Finding a chance to explore your city together with a group of enthusiastic sonic explorers is an amazing experience. On the first day of the residency in Tehran, I found that chance to go on a sound walk in the middle of my noisy crowded city, together with Kathrin, Ali, Lorenz, Kaveh and Carsten Stabenow.

It was a beautiful start. Carsten left a few days later and I was left with 4 artists who each had a special view of the world. Ali and Kathrin were more into exploring the city. Kaveh was obsessed with the acoustic qualities of an old bath-house in Tehran. And Lorenz was experimenting and working inside – paying attention to details and interactions. As a mentor, being involved in 4 parallel lines of exploration and realization of different ideas is like trying to be a kind of Buddha: observe, observe, observe, be calm and help.

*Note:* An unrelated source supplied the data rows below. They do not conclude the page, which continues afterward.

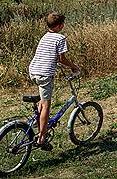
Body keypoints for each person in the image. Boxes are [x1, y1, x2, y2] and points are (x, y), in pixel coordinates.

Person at [28, 12, 79, 150]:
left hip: (33, 70)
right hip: (44, 74)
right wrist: (73, 67)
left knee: (42, 102)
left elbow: (49, 56)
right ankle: (42, 138)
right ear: (60, 25)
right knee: (46, 105)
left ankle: (40, 125)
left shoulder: (45, 36)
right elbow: (61, 58)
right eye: (63, 23)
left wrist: (56, 64)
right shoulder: (60, 38)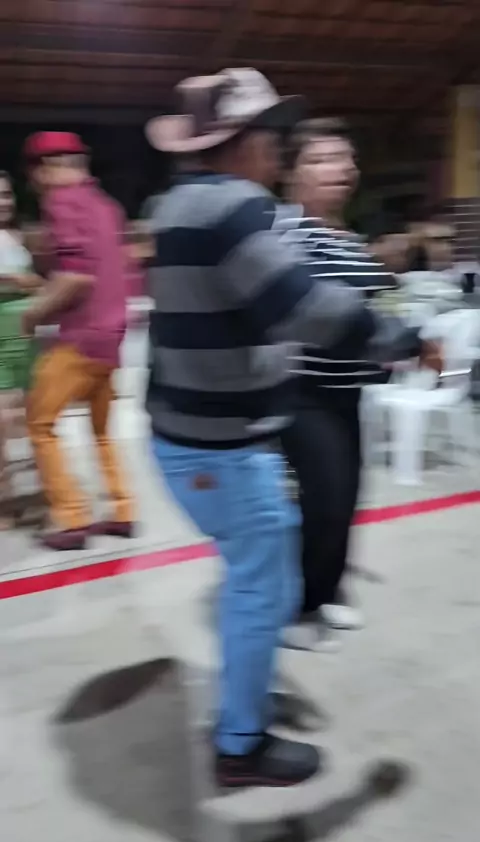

With Kathrin we had 2 kinds of explorations: exploring the city for water and exploring the bazaar of Tehran to find materials and mechanical parts for making a sound sculpture working with the city channels’ scarce water flow. It was an amazing journey. At some parts of the work we had to go and search for a water source that could feed our intended channel. In the middle of working on Kathrin’s idea, she was busy the whole time with taking photos and making field recordings that were presented beautifully on the open studio day.

With Ali development of an idea was very quick. On the first day’s sound walk he somehow fell in love with metal ventilation channels that are very common in Tehran. These channels are usually made to route the cool air from water cooling systems on the roof top to different parts of the house. Because air flows in these channels, they always contain vibrations and sound. Realizing Ali’s idea involved a lot of metal and electrical work.

With Kaveh we were most of the time just listening. He had his idea ready from the beginning: remaking the sonic ambience of a bath-house. But the exploration of the bath-house acoustics changed the outcome of the idea. In the end we had to listen to the way that the building was responding, resonating and giving feedback.

Lorenz’s RROOOOMM was like a small-scale, deformed Tehran in a room. The most important part of working with Lorenz was talking about ideas. With him my main acts were: listening, observing and enjoying.